The number of coronavirus disease (Covid-19) cases crossed the 5-million mark on Wednesday, according to a compilation of figures by Worldometer, as the pandemic continued to devastate the globe where close to 325,000 people have now died due to it and millions more find themselves unemployed and at the risk of poverty.
The latest million took 12 days, compared to 11 days that it took for the number to go from three to four million infections. Several countries, particularly the ones that were the hardest hit in early April such as Italy and Spain, have crossed their peaks and are reopening slowly, but officials have warned of a second wave that it may lead to.
The total number of infections is now equivalent to the population of New Zealand.
Also on Wednesday, the World Health Organization (WHO) expressed concern about the rising number of new coronavirus cases in poor countries, even as many rich nations have begun emerging from lockdown.
The global health body said 106,000 new cases of infections of the coronavirus had been recorded in the past 24 hours, the most in a single day since the outbreak began.
“We still have a long way to go in this pandemic,” WHO director-general Tedros Adhanom Ghebreyesus told a news conference. “We are very concerned about rising cases in low and middle income countries.”
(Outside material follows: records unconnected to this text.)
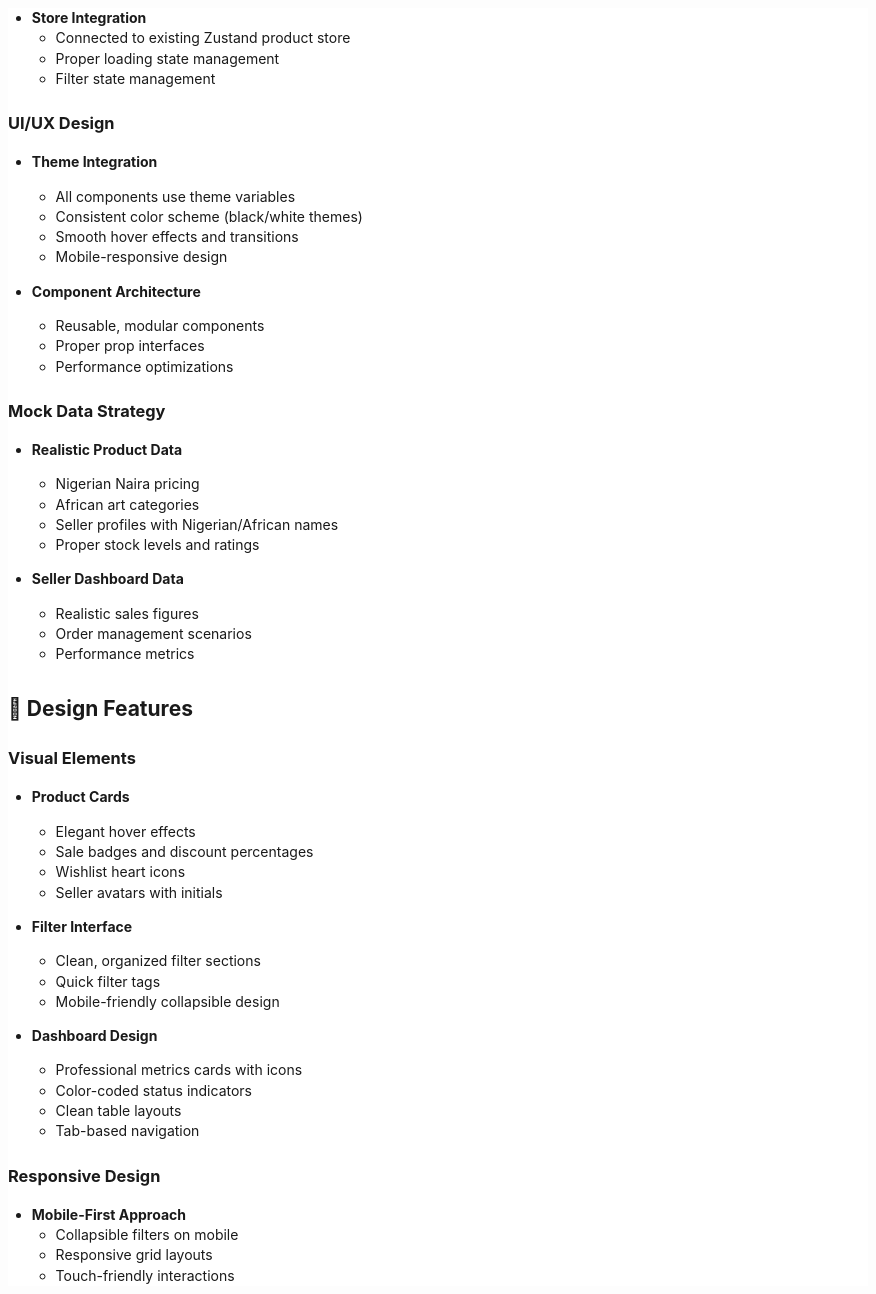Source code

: - **Store Integration**
  - Connected to existing Zustand product store
  - Proper loading state management
  - Filter state management

### UI/UX Design
- **Theme Integration**
  - All components use theme variables
  - Consistent color scheme (black/white themes)
  - Smooth hover effects and transitions
  - Mobile-responsive design

- **Component Architecture**
  - Reusable, modular components
  - Proper prop interfaces
  - Performance optimizations

### Mock Data Strategy
- **Realistic Product Data**
  - Nigerian Naira pricing
  - African art categories
  - Seller profiles with Nigerian/African names
  - Proper stock levels and ratings

- **Seller Dashboard Data**
  - Realistic sales figures
  - Order management scenarios
  - Performance metrics

## 🎨 Design Features

### Visual Elements
- **Product Cards**
  - Elegant hover effects
  - Sale badges and discount percentages
  - Wishlist heart icons
  - Seller avatars with initials

- **Filter Interface**
  - Clean, organized filter sections
  - Quick filter tags
  - Mobile-friendly collapsible design

- **Dashboard Design**
  - Professional metrics cards with icons
  - Color-coded status indicators
  - Clean table layouts
  - Tab-based navigation

### Responsive Design
- **Mobile-First Approach**
  - Collapsible filters on mobile
  - Responsive grid layouts
  - Touch-friendly interactions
Data of fatality and recovery rates on Worldometer suggests that globally, the deadliest stage of the current phase may have passed. On Wednesday, the fatality rate was 14.23% and the recovery rate was 85.77%. Such low proportion of deaths and high proportion of recoveries were last seen before March 24.
Brazil, Russia and India are emerging as the new hot spots of the disease. The US, where lockdown protocols have been less strict than most nations, added 20,289 cases on Tuesday to remain on top of the list of countries recording new cases.
In less than five months since the disease was first reported – local media in China’s Wuhan wrote about a mystery respiratory illness on December 31 – much of the world has now come to terms with a new reality in which social distancing is compulsory, masks are increasingly mandatory and much of leisure activities – travelling, dining out and events such as concerts and sport – may be too dangerous till researchers find a vaccine.